Ketiga, kisah sahabat nabi untuk anak tentang Umar bin Khattab. Umar bin Khattab sebelum menjadi umat muslim dikenal sebagai kaum Quraisy yang sangat membenci agama islam dan Nabi Muhammad SAW. Bahkan beliau selalu memiliki niat untuk menghabisi nyawa Rasulullah. Umar terkenal sebagai orang tegas dan beringas. Jika sudah berniat pada satu hal ia akan melakukan berbagai cara untuk menyelesaikan tujuannya tersebut. Bagi Umar, Nabi Muhammad termasuk orang yang murtad dan sumber kerusuhan bani Quraisy.

Tetapi, hati Umar terketuk setalah membaca Al-Qur’an surah Thaha ayat 14-16. Umar pun membaca ayat Al’Qur’an secara tidak sengaja. Alasan ia membaca karena penasaran dengan isi Al-Qur’an yang dipegang oleh adiknya. Ketika itu, Umar sangat marah dengan Fatimah yang sudah memeluk agama islam. Kemarahan Umar membuatnya datang ke rumah adiknya dan tega bertindak kasar terhadap Fatimah dan Zaid. Kemudian, Umar mendapati sang adik menyembunyikan sesuatu dibalik baju dan barang itu adalah Al’Qur’an.

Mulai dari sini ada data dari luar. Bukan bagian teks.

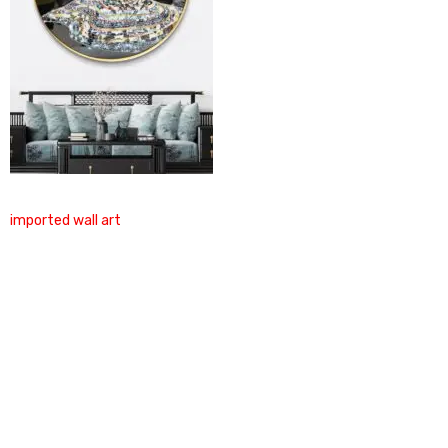
imported wall art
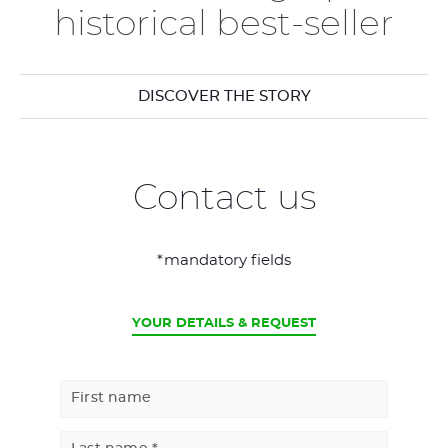
historical best-seller
DISCOVER THE STORY
Contact us
*mandatory fields
CURRENT
YOUR DETAILS & REQUEST
First name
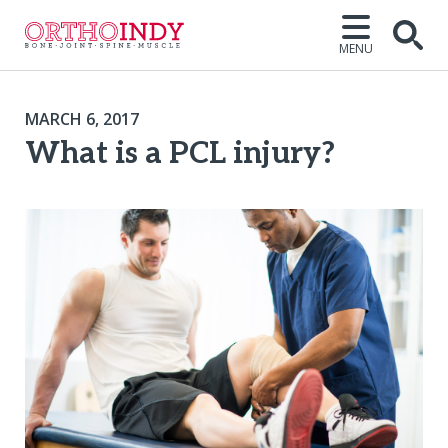
MENU
MARCH 6, 2017
What is a PCL injury?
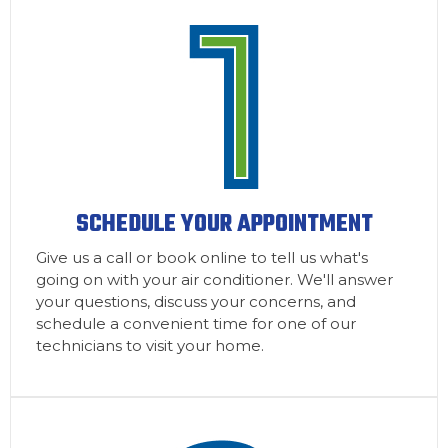
SCHEDULE YOUR APPOINTMENT
Give us a call or book online to tell us what's
going on with your air conditioner. We'll answer
your questions, discuss your concerns, and
schedule a convenient time for one of our
technicians to visit your home.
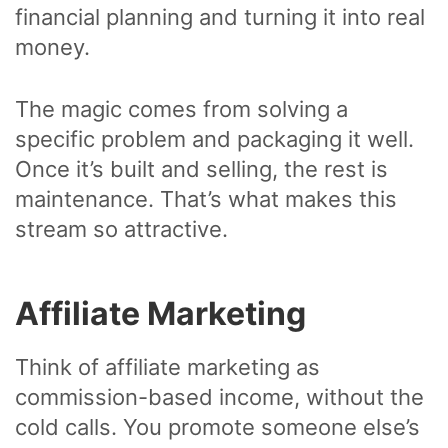
financial planning and turning it into real
money.
The magic comes from solving a
specific problem and packaging it well.
Once it’s built and selling, the rest is
maintenance. That’s what makes this
stream so attractive.
Affiliate Marketing
Think of affiliate marketing as
commission-based income, without the
cold calls. You promote someone else’s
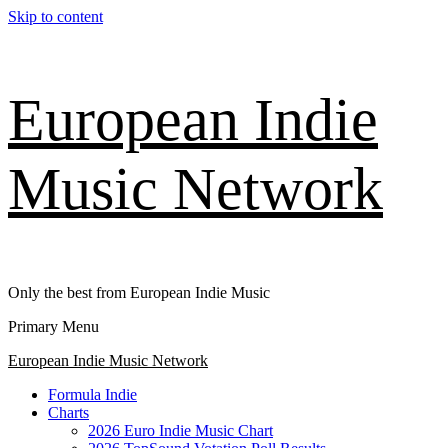
Skip to content
European Indie
Music Network
Only the best from European Indie Music
Primary Menu
European Indie Music Network
Formula Indie
Charts
2026 Euro Indie Music Chart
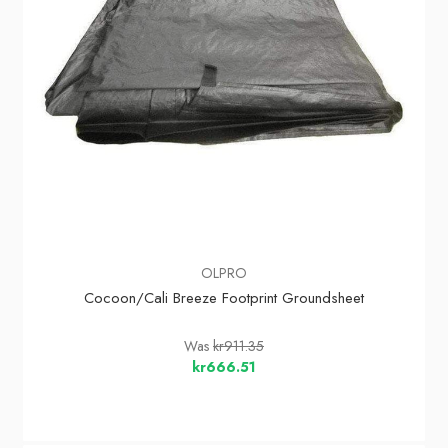
OLPRO
Cocoon/Cali Breeze Footprint Groundsheet
Was
kr911.35
kr666.51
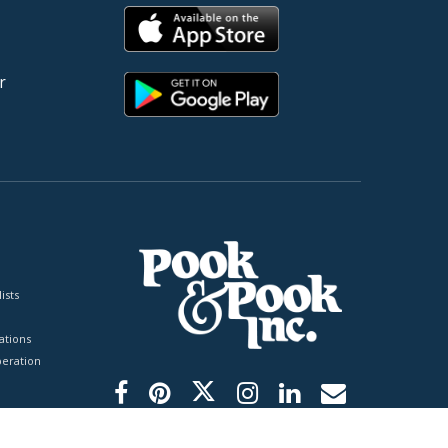
r
ists
tions
peration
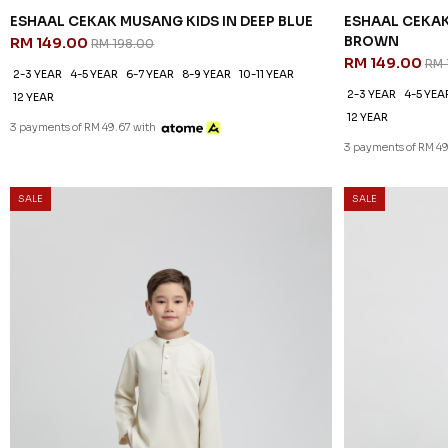
ESHAAL CEKAK MUSANG KIDS IN DEEP BLUE
ESHAAL CEKAK
BROWN
RM 149.00
RM 198.00
RM 149.00
RM 
2-3 YEAR
4-5 YEAR
6-7 YEAR
8-9 YEAR
10-11 YEAR
2-3 YEAR
4-5 YEA
12 YEAR
12 YEAR
3 payments of RM 49.67 with
3 payments of RM 49
SALE
SALE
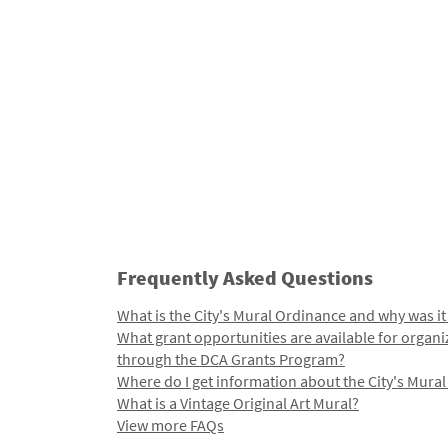
Frequently Asked Questions
What is the City's Mural Ordinance and why was it
What grant opportunities are available for organi
through the DCA Grants Program?
Where do I get information about the City's Mura
What is a Vintage Original Art Mural?
View more FAQs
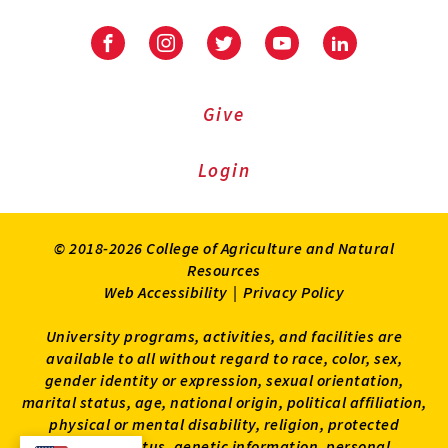
Facebook
Instagram
Twitter
Youtube
LinkedIn
Give
Login
© 2018-2026 College of Agriculture and Natural
Resources
Web Accessibility
|
Privacy Policy
University programs, activities, and facilities are
available to all without regard to race, color, sex,
gender identity or expression, sexual orientation,
marital status, age, national origin, political affiliation,
physical or mental disability, religion, protected
veteran status, genetic information, personal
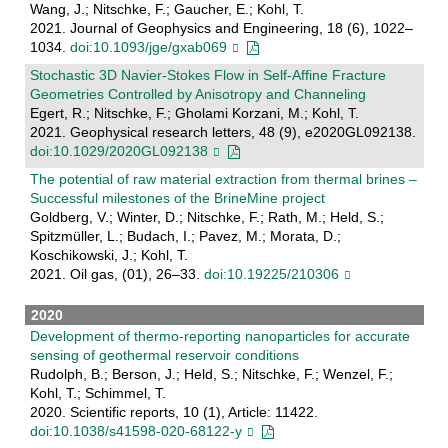
Wang, J.; Nitschke, F.; Gaucher, E.; Kohl, T.
2021. Journal of Geophysics and Engineering, 18 (6), 1022–
1034.
doi:10.1093/jge/gxab069
Stochastic 3D Navier‐Stokes Flow in Self‐Affine Fracture
Geometries Controlled by Anisotropy and Channeling
Egert, R.; Nitschke, F.; Gholami Korzani, M.; Kohl, T.
2021. Geophysical research letters, 48 (9), e2020GL092138.
doi:10.1029/2020GL092138
The potential of raw material extraction from thermal brines –
Successful milestones of the BrineMine project
Goldberg, V.; Winter, D.; Nitschke, F.; Rath, M.; Held, S.;
Spitzmüller, L.; Budach, I.; Pavez, M.; Morata, D.;
Koschikowski, J.; Kohl, T.
2021. Oil gas, (01), 26–33.
doi:10.19225/210306
2020
Development of thermo-reporting nanoparticles for accurate
sensing of geothermal reservoir conditions
Rudolph, B.; Berson, J.; Held, S.; Nitschke, F.; Wenzel, F.;
Kohl, T.; Schimmel, T.
2020. Scientific reports, 10 (1), Article: 11422.
doi:10.1038/s41598-020-68122-y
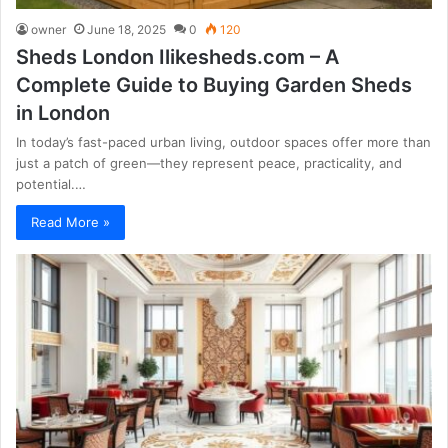
owner
June 18, 2025
0
120
Sheds London Ilikesheds.com – A
Complete Guide to Buying Garden Sheds
in London
In today’s fast-paced urban living, outdoor spaces offer more than
just a patch of green—they represent peace, practicality, and
potential.…
Read More »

Fatimah melarang Umar membaca Al-Qur’an jika belum suci dari kemarahan dan kotoran debu. Setelah membersihkan diri Umar membaca Al-Qur’an dan terkejut dengan bahasa beserta kandungannya. Melihat kalimat-kalimat yang tertera di Al-Qur’an membuat Umar ingin segera bertemu dengan Rasulullah untuk menerima penjelasan, meminta maaf dan pada akhirnya bersyahadat pada saat itu juga.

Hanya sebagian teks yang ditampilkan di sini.